03.04.2008 Arbeits- und Sozialrecht

OGH: Einer Rechtsanwaltskammer kommt kein der Sozialversicherung vergleichbares Quotenvorrecht zu

Hinsichtlich der Legalzession ist jedoch eine Gesetzeslücke anzunehmen, die zugunsten der Rechtsanwaltskammern im Wege der Analogie zu schließen ist


Schlagworte: Legalzession, Quotenvorrecht, Verschuldensteilung, Analogie
Gesetze:

§ 1358 ABGB, § 67 VersVG, § 332 ASVG, § 1327 ABGB, § 7 Abs 2 EKHG, § 50 RAO, Satzung der Tiroler Rechtsanwaltskammer

GZ 2 Ob 205/07x, 15.11.2007

Das Begehren des gegenständlichen Verfahrens richtet sich unter Berücksichtigung eines Mitverschuldens auf die Feststellung der Haftung für künftige Schäden aus jenem Verkehrsunfall, bei welchem der Gatte bzw der Vater der Kläger getötet wurde, sowie auf die Leistung bestimmter Geldbeträge.
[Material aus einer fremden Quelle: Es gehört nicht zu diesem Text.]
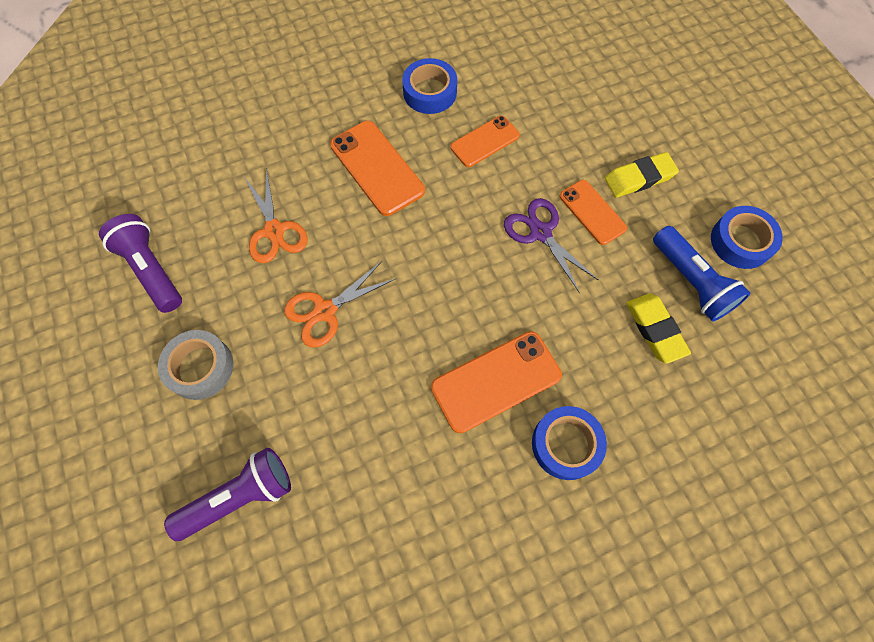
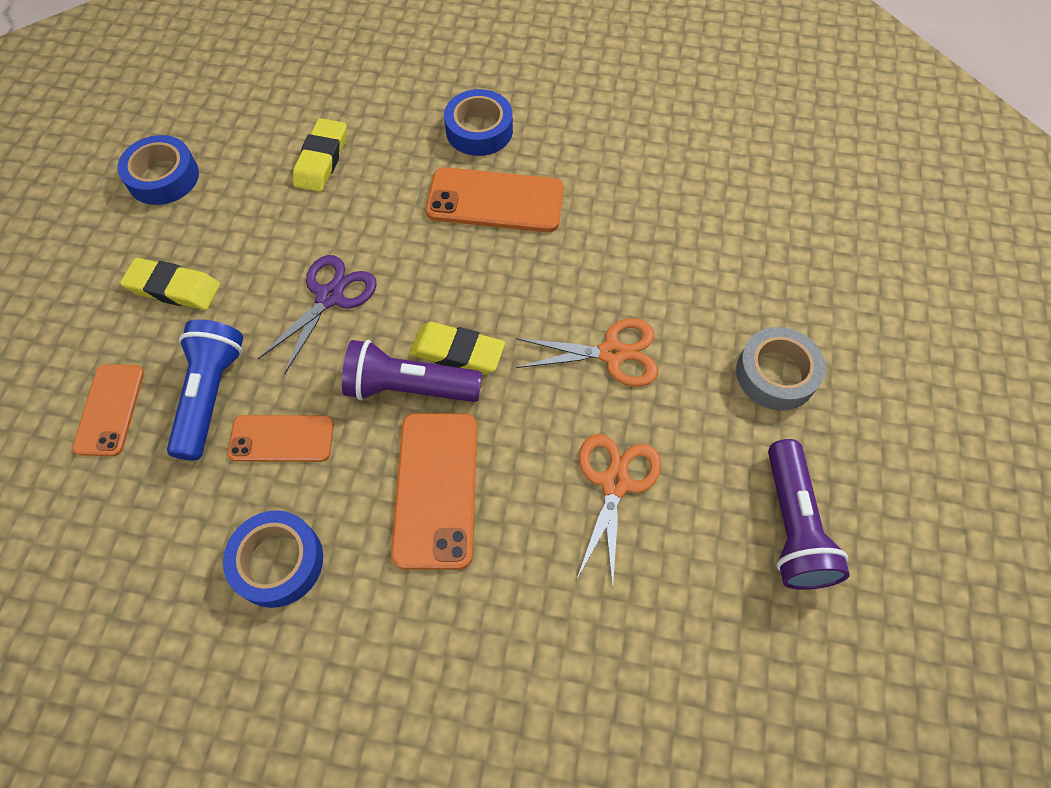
camera: 145 degrees left, 5 degrees down
(240, 497) = (783, 243): purple flashlight -> purple flashlight (409, 387)
(428, 249) = (457, 352): none -> yellow eraser
(540, 233) = (330, 297): purple scissors -> purple scissors turned 150 degrees counterclockwise
(592, 212) = (258, 284): orange phone -> orange phone (110, 409)
(691, 282) = (247, 174): blue flashlight -> blue flashlight (211, 395)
Strittig war neben der Verschuldensteilung zwischen den Unfallbeteiligten auch die Frage, ob eine Legalzession der Rechtsanwaltskammer analog zu § 332 ASVG und damit auch ein Quotenvorrecht anzunehmen seien.

OGH: Die Frage der Verschuldensteilung ist dahingehend zu lösen, dass auf das Gewicht des Verschuldens abzustellen ist. Dieses zeigt sich darin, wie groß und wahrscheinlich jene Gefahr, die durch das schuldhafte Verhalten bewirkt wurde, für die Verkehrssicherheit ist. Maßgeblich ist dabei auch, welche Bedeutung jenen Vorschriften, die den Straßenverkehr regeln und die verletzt wurden, im Allgemeinen und im konkreten Fall beizumessen ist. Eine Regelung hinsichtlich Legalzession und Quotenvorrecht findet sich weder in der Rechtsanwaltsordnung noch in der Satzung der Tiroler Rechtsanwaltskammer. Hinsichtlich der fehlenden Legalzession liegt dabei eine Gesetzeslücke vor, die analog zu § 1358 ABGB und § 67 VersVG zu schließen ist. Soweit daher eine Rechtsanwaltskammer Leistungen an die Hinterbliebenen erbringt, hat eine Vorteilsangleichung zu erfolgen und die Aktivlegitimation der anspruchsberechtigten Hinterbliebenen ist aufgrund der Legalzession zu verneinen. Ein den Sozialversicherungsträgern vergleichbares Quotenvorrecht kommt der Rechtsanwaltskammer jedoch nicht zu, da in diesem Fall keine Gesetzeslücke besteht. Entscheidend ist hier das Verhältnis zwischen Geschädigtem und dem Sozialversicherungsträger, eine Analogie zu § 332 ASVG scheidet daher aus. Die Legalzession hingegen verfolgt demgegenüber den Zweck, eine allfällige Entlastung des Schädigers zu vermeiden.